§ EXERCISE DETAILS
Rewrite the material below with every "render" changed to "view" and nothing else changed. Leave the pictures out of your answer.

§ INPUT FOR THIS TASK

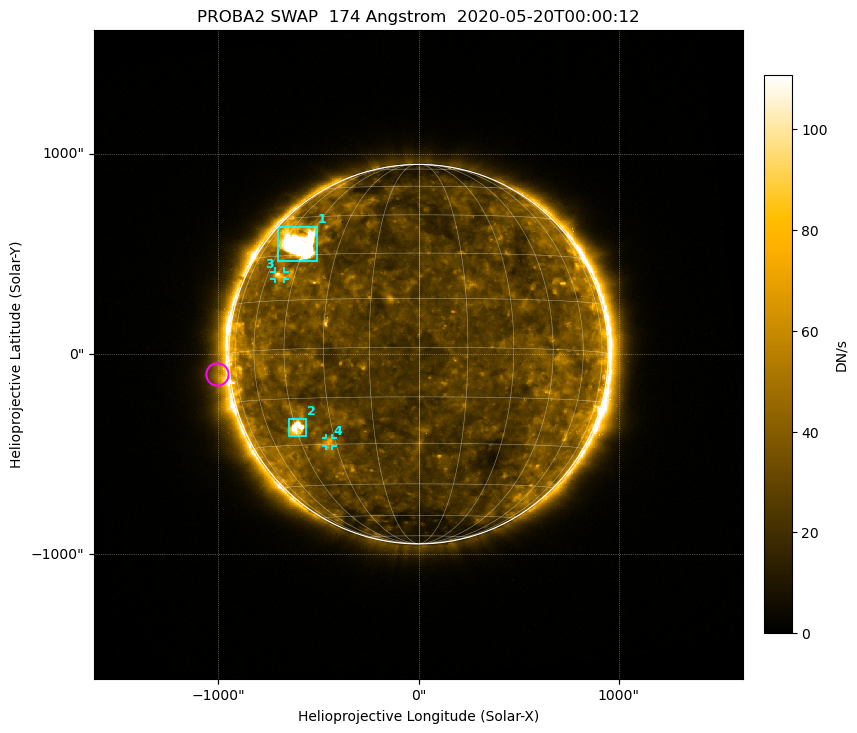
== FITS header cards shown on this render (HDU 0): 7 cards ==
TELESCOP= 'PROBA2  '           / satellite name
INSTRUME= 'SWAP    '           / instrument name
WAVELNTH=                  174 / [Angstrom] bandpass peak response
DATE-OBS= '2020-05-20T00:00:12.640' / UTC time of observation
CTYPE1  = 'HPLN-TAN'           / WCS axis X
CTYPE2  = 'HPLT-TAN'           / WCS axis Y
BUNIT   = 'DN/s    '           / unit of physical value

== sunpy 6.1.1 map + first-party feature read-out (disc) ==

§ ANSWER TO THE EXERCISE
== FITS header cards shown on this view (HDU 0): 7 cards ==
TELESCOP= 'PROBA2  '           / satellite name
INSTRUME= 'SWAP    '           / instrument name
WAVELNTH=                  174 / [Angstrom] bandpass peak response
DATE-OBS= '2020-05-20T00:00:12.640' / UTC time of observation
CTYPE1  = 'HPLN-TAN'           / WCS axis X
CTYPE2  = 'HPLT-TAN'           / WCS axis Y
BUNIT   = 'DN/s    '           / unit of physical value

== sunpy 6.1.1 map + first-party feature read-out (disc) ==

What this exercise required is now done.